> [TASK DIRECTIONS]:
Every record must be given again word for word; no picture belongs in the copy.
[TASK INPUT — start]
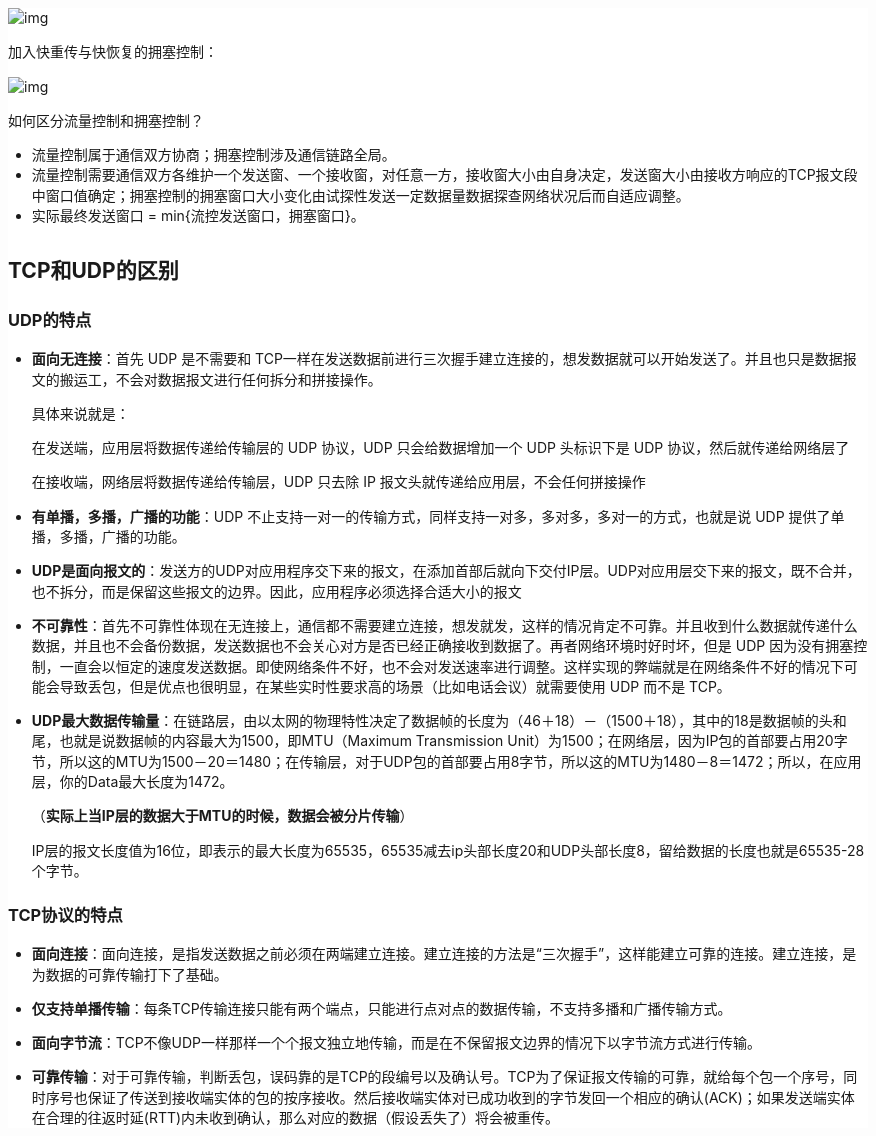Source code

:   
  
  ![img](assets/network-blockcontrol)



加入快重传与快恢复的拥塞控制：

![img](assets/network-blockcontrol-fast)

如何区分流量控制和拥塞控制？

- 流量控制属于通信双方协商；拥塞控制涉及通信链路全局。
- 流量控制需要通信双方各维护一个发送窗、一个接收窗，对任意一方，接收窗大小由自身决定，发送窗大小由接收方响应的TCP报文段中窗口值确定；拥塞控制的拥塞窗口大小变化由试探性发送一定数据量数据探查网络状况后而自适应调整。
- 实际最终发送窗口 = min{流控发送窗口，拥塞窗口}。



## TCP和UDP的区别

### UDP的特点

- **面向无连接**：首先 UDP 是不需要和 TCP一样在发送数据前进行三次握手建立连接的，想发数据就可以开始发送了。并且也只是数据报文的搬运工，不会对数据报文进行任何拆分和拼接操作。

  具体来说就是：

  在发送端，应用层将数据传递给传输层的 UDP 协议，UDP 只会给数据增加一个 UDP 头标识下是 UDP 协议，然后就传递给网络层了

  在接收端，网络层将数据传递给传输层，UDP 只去除 IP 报文头就传递给应用层，不会任何拼接操作

- **有单播，多播，广播的功能**：UDP 不止支持一对一的传输方式，同样支持一对多，多对多，多对一的方式，也就是说 UDP 提供了单播，多播，广播的功能。

- **UDP是面向报文的**：发送方的UDP对应用程序交下来的报文，在添加首部后就向下交付IP层。UDP对应用层交下来的报文，既不合并，也不拆分，而是保留这些报文的边界。因此，应用程序必须选择合适大小的报文

- **不可靠性**：首先不可靠性体现在无连接上，通信都不需要建立连接，想发就发，这样的情况肯定不可靠。并且收到什么数据就传递什么数据，并且也不会备份数据，发送数据也不会关心对方是否已经正确接收到数据了。再者网络环境时好时坏，但是 UDP 因为没有拥塞控制，一直会以恒定的速度发送数据。即使网络条件不好，也不会对发送速率进行调整。这样实现的弊端就是在网络条件不好的情况下可能会导致丢包，但是优点也很明显，在某些实时性要求高的场景（比如电话会议）就需要使用 UDP 而不是 TCP。

- **UDP最大数据传输量**：在链路层，由以太网的物理特性决定了数据帧的长度为（46＋18）－（1500＋18），其中的18是数据帧的头和尾，也就是说数据帧的内容最大为1500，即MTU（Maximum Transmission Unit）为1500；在网络层，因为IP包的首部要占用20字节，所以这的MTU为1500－20＝1480；在传输层，对于UDP包的首部要占用8字节，所以这的MTU为1480－8＝1472；所以，在应用层，你的Data最大长度为1472。

    （**实际上当IP层的数据大于MTU的时候，数据会被分片传输**）

    IP层的报文长度值为16位，即表示的最大长度为65535，65535减去ip头部长度20和UDP头部长度8，留给数据的长度也就是65535-28个字节。



### TCP协议的特点

- **面向连接**：面向连接，是指发送数据之前必须在两端建立连接。建立连接的方法是“三次握手”，这样能建立可靠的连接。建立连接，是为数据的可靠传输打下了基础。

- **仅支持单播传输**：每条TCP传输连接只能有两个端点，只能进行点对点的数据传输，不支持多播和广播传输方式。

- **面向字节流**：TCP不像UDP一样那样一个个报文独立地传输，而是在不保留报文边界的情况下以字节流方式进行传输。

- **可靠传输**：对于可靠传输，判断丢包，误码靠的是TCP的段编号以及确认号。TCP为了保证报文传输的可靠，就给每个包一个序号，同时序号也保证了传送到接收端实体的包的按序接收。然后接收端实体对已成功收到的字节发回一个相应的确认(ACK)；如果发送端实体在合理的往返时延(RTT)内未收到确认，那么对应的数据（假设丢失了）将会被重传。
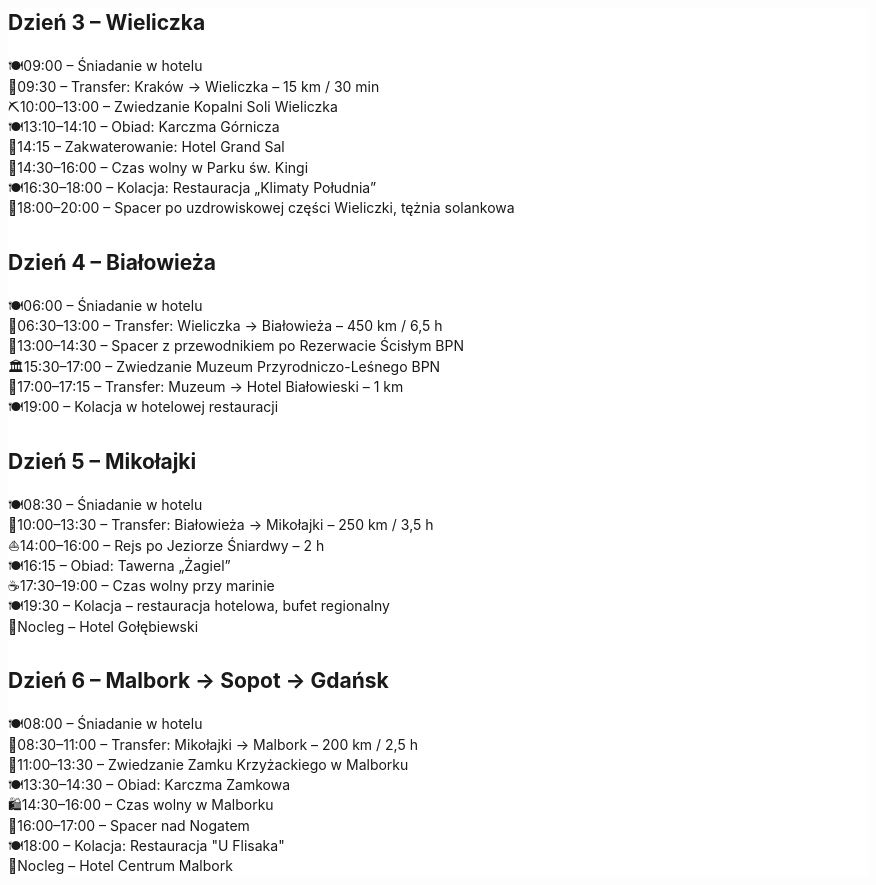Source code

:   <article class="day">
    <h2>Dzień 3 – Wieliczka</h2>
    <div class="activity"><span class="emoji">🍽️</span>09:00 – Śniadanie w hotelu</div>
    <div class="activity"><span class="emoji">🚌</span>09:30 – Transfer: Kraków → Wieliczka – 15 km / 30 min</div>
    <div class="activity"><span class="emoji">⛏️</span>10:00–13:00 – Zwiedzanie Kopalni Soli Wieliczka</div>
    <div class="activity"><span class="emoji">🍽️</span>13:10–14:10 – Obiad: Karczma Górnicza</div>
    <div class="activity"><span class="emoji">🏨</span>14:15 – Zakwaterowanie: Hotel Grand Sal</div>
    <div class="activity"><span class="emoji">🌳</span>14:30–16:00 – Czas wolny w Parku św. Kingi</div>
    <div class="activity"><span class="emoji">🍽️</span>16:30–18:00 – Kolacja: Restauracja „Klimaty Południa”</div>
    <div class="activity"><span class="emoji">🌆</span>18:00–20:00 – Spacer po uzdrowiskowej części Wieliczki, tężnia solankowa</div>
  </article>

  <article class="day">
    <h2>Dzień 4 – Białowieża</h2>
    <div class="activity"><span class="emoji">🍽️</span>06:00 – Śniadanie w hotelu</div>
    <div class="activity"><span class="emoji">🚌</span>06:30–13:00 – Transfer: Wieliczka → Białowieża – 450 km / 6,5 h</div>
    <div class="activity"><span class="emoji">🌲</span>13:00–14:30 – Spacer z przewodnikiem po Rezerwacie Ścisłym BPN</div>
    <div class="activity"><span class="emoji">🏛️</span>15:30–17:00 – Zwiedzanie Muzeum Przyrodniczo-Leśnego BPN</div>
    <div class="activity"><span class="emoji">🚌</span>17:00–17:15 – Transfer: Muzeum → Hotel Białowieski – 1 km</div>
    <div class="activity"><span class="emoji">🍽️</span>19:00 – Kolacja w hotelowej restauracji</div>
  </article>

  <article class="day">
    <h2>Dzień 5 – Mikołajki</h2>
    <div class="activity"><span class="emoji">🍽️</span>08:30 – Śniadanie w hotelu</div>
    <div class="activity"><span class="emoji">🚌</span>10:00–13:30 – Transfer: Białowieża → Mikołajki – 250 km / 3,5 h</div>
    <div class="activity"><span class="emoji">⛵</span>14:00–16:00 – Rejs po Jeziorze Śniardwy – 2 h</div>
    <div class="activity"><span class="emoji">🍽️</span>16:15 – Obiad: Tawerna „Żagiel”</div>
    <div class="activity"><span class="emoji">☕</span>17:30–19:00 – Czas wolny przy marinie</div>
    <div class="activity"><span class="emoji">🍽️</span>19:30 – Kolacja – restauracja hotelowa, bufet regionalny</div>
    <div class="activity"><span class="emoji">🏨</span>Nocleg – Hotel Gołębiewski</div>
  </article>

  <article class="day">
    <h2>Dzień 6 – Malbork → Sopot → Gdańsk</h2>
    <div class="activity"><span class="emoji">🍽️</span>08:00 – Śniadanie w hotelu</div>
    <div class="activity"><span class="emoji">🚌</span>08:30–11:00 – Transfer: Mikołajki → Malbork – 200 km / 2,5 h</div>
    <div class="activity"><span class="emoji">🏰</span>11:00–13:30 – Zwiedzanie Zamku Krzyżackiego w Malborku</div>
    <div class="activity"><span class="emoji">🍽️</span>13:30–14:30 – Obiad: Karczma Zamkowa</div>
    <div class="activity"><span class="emoji">🛍️</span>14:30–16:00 – Czas wolny w Malborku</div>
    <div class="activity"><span class="emoji">🌉</span>16:00–17:00 – Spacer nad Nogatem</div>
    <div class="activity"><span class="emoji">🍽️</span>18:00 – Kolacja: Restauracja "U Flisaka"</div>
    <div class="activity"><span class="emoji">🏨</span>Nocleg – Hotel Centrum Malbork</div>
  </article>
[TASK INPUT — finish]
> [YOUR SOLUTION]:
Source code

:   
  
  ![img](assets/network-blockcontrol)



加入快重传与快恢复的拥塞控制：

![img](assets/network-blockcontrol-fast)

如何区分流量控制和拥塞控制？

- 流量控制属于通信双方协商；拥塞控制涉及通信链路全局。
- 流量控制需要通信双方各维护一个发送窗、一个接收窗，对任意一方，接收窗大小由自身决定，发送窗大小由接收方响应的TCP报文段中窗口值确定；拥塞控制的拥塞窗口大小变化由试探性发送一定数据量数据探查网络状况后而自适应调整。
- 实际最终发送窗口 = min{流控发送窗口，拥塞窗口}。



## TCP和UDP的区别

### UDP的特点

- **面向无连接**：首先 UDP 是不需要和 TCP一样在发送数据前进行三次握手建立连接的，想发数据就可以开始发送了。并且也只是数据报文的搬运工，不会对数据报文进行任何拆分和拼接操作。

  具体来说就是：

  在发送端，应用层将数据传递给传输层的 UDP 协议，UDP 只会给数据增加一个 UDP 头标识下是 UDP 协议，然后就传递给网络层了

  在接收端，网络层将数据传递给传输层，UDP 只去除 IP 报文头就传递给应用层，不会任何拼接操作

- **有单播，多播，广播的功能**：UDP 不止支持一对一的传输方式，同样支持一对多，多对多，多对一的方式，也就是说 UDP 提供了单播，多播，广播的功能。

- **UDP是面向报文的**：发送方的UDP对应用程序交下来的报文，在添加首部后就向下交付IP层。UDP对应用层交下来的报文，既不合并，也不拆分，而是保留这些报文的边界。因此，应用程序必须选择合适大小的报文

- **不可靠性**：首先不可靠性体现在无连接上，通信都不需要建立连接，想发就发，这样的情况肯定不可靠。并且收到什么数据就传递什么数据，并且也不会备份数据，发送数据也不会关心对方是否已经正确接收到数据了。再者网络环境时好时坏，但是 UDP 因为没有拥塞控制，一直会以恒定的速度发送数据。即使网络条件不好，也不会对发送速率进行调整。这样实现的弊端就是在网络条件不好的情况下可能会导致丢包，但是优点也很明显，在某些实时性要求高的场景（比如电话会议）就需要使用 UDP 而不是 TCP。

- **UDP最大数据传输量**：在链路层，由以太网的物理特性决定了数据帧的长度为（46＋18）－（1500＋18），其中的18是数据帧的头和尾，也就是说数据帧的内容最大为1500，即MTU（Maximum Transmission Unit）为1500；在网络层，因为IP包的首部要占用20字节，所以这的MTU为1500－20＝1480；在传输层，对于UDP包的首部要占用8字节，所以这的MTU为1480－8＝1472；所以，在应用层，你的Data最大长度为1472。

    （**实际上当IP层的数据大于MTU的时候，数据会被分片传输**）

    IP层的报文长度值为16位，即表示的最大长度为65535，65535减去ip头部长度20和UDP头部长度8，留给数据的长度也就是65535-28个字节。



### TCP协议的特点

- **面向连接**：面向连接，是指发送数据之前必须在两端建立连接。建立连接的方法是“三次握手”，这样能建立可靠的连接。建立连接，是为数据的可靠传输打下了基础。

- **仅支持单播传输**：每条TCP传输连接只能有两个端点，只能进行点对点的数据传输，不支持多播和广播传输方式。

- **面向字节流**：TCP不像UDP一样那样一个个报文独立地传输，而是在不保留报文边界的情况下以字节流方式进行传输。

- **可靠传输**：对于可靠传输，判断丢包，误码靠的是TCP的段编号以及确认号。TCP为了保证报文传输的可靠，就给每个包一个序号，同时序号也保证了传送到接收端实体的包的按序接收。然后接收端实体对已成功收到的字节发回一个相应的确认(ACK)；如果发送端实体在合理的往返时延(RTT)内未收到确认，那么对应的数据（假设丢失了）将会被重传。
Source code

:   <article class="day">
    <h2>Dzień 3 – Wieliczka</h2>
    <div class="activity"><span class="emoji">🍽️</span>09:00 – Śniadanie w hotelu</div>
    <div class="activity"><span class="emoji">🚌</span>09:30 – Transfer: Kraków → Wieliczka – 15 km / 30 min</div>
    <div class="activity"><span class="emoji">⛏️</span>10:00–13:00 – Zwiedzanie Kopalni Soli Wieliczka</div>
    <div class="activity"><span class="emoji">🍽️</span>13:10–14:10 – Obiad: Karczma Górnicza</div>
    <div class="activity"><span class="emoji">🏨</span>14:15 – Zakwaterowanie: Hotel Grand Sal</div>
    <div class="activity"><span class="emoji">🌳</span>14:30–16:00 – Czas wolny w Parku św. Kingi</div>
    <div class="activity"><span class="emoji">🍽️</span>16:30–18:00 – Kolacja: Restauracja „Klimaty Południa”</div>
    <div class="activity"><span class="emoji">🌆</span>18:00–20:00 – Spacer po uzdrowiskowej części Wieliczki, tężnia solankowa</div>
  </article>

  <article class="day">
    <h2>Dzień 4 – Białowieża</h2>
    <div class="activity"><span class="emoji">🍽️</span>06:00 – Śniadanie w hotelu</div>
    <div class="activity"><span class="emoji">🚌</span>06:30–13:00 – Transfer: Wieliczka → Białowieża – 450 km / 6,5 h</div>
    <div class="activity"><span class="emoji">🌲</span>13:00–14:30 – Spacer z przewodnikiem po Rezerwacie Ścisłym BPN</div>
    <div class="activity"><span class="emoji">🏛️</span>15:30–17:00 – Zwiedzanie Muzeum Przyrodniczo-Leśnego BPN</div>
    <div class="activity"><span class="emoji">🚌</span>17:00–17:15 – Transfer: Muzeum → Hotel Białowieski – 1 km</div>
    <div class="activity"><span class="emoji">🍽️</span>19:00 – Kolacja w hotelowej restauracji</div>
  </article>

  <article class="day">
    <h2>Dzień 5 – Mikołajki</h2>
    <div class="activity"><span class="emoji">🍽️</span>08:30 – Śniadanie w hotelu</div>
    <div class="activity"><span class="emoji">🚌</span>10:00–13:30 – Transfer: Białowieża → Mikołajki – 250 km / 3,5 h</div>
    <div class="activity"><span class="emoji">⛵</span>14:00–16:00 – Rejs po Jeziorze Śniardwy – 2 h</div>
    <div class="activity"><span class="emoji">🍽️</span>16:15 – Obiad: Tawerna „Żagiel”</div>
    <div class="activity"><span class="emoji">☕</span>17:30–19:00 – Czas wolny przy marinie</div>
    <div class="activity"><span class="emoji">🍽️</span>19:30 – Kolacja – restauracja hotelowa, bufet regionalny</div>
    <div class="activity"><span class="emoji">🏨</span>Nocleg – Hotel Gołębiewski</div>
  </article>

  <article class="day">
    <h2>Dzień 6 – Malbork → Sopot → Gdańsk</h2>
    <div class="activity"><span class="emoji">🍽️</span>08:00 – Śniadanie w hotelu</div>
    <div class="activity"><span class="emoji">🚌</span>08:30–11:00 – Transfer: Mikołajki → Malbork – 200 km / 2,5 h</div>
    <div class="activity"><span class="emoji">🏰</span>11:00–13:30 – Zwiedzanie Zamku Krzyżackiego w Malborku</div>
    <div class="activity"><span class="emoji">🍽️</span>13:30–14:30 – Obiad: Karczma Zamkowa</div>
    <div class="activity"><span class="emoji">🛍️</span>14:30–16:00 – Czas wolny w Malborku</div>
    <div class="activity"><span class="emoji">🌉</span>16:00–17:00 – Spacer nad Nogatem</div>
    <div class="activity"><span class="emoji">🍽️</span>18:00 – Kolacja: Restauracja "U Flisaka"</div>
    <div class="activity"><span class="emoji">🏨</span>Nocleg – Hotel Centrum Malbork</div>
  </article>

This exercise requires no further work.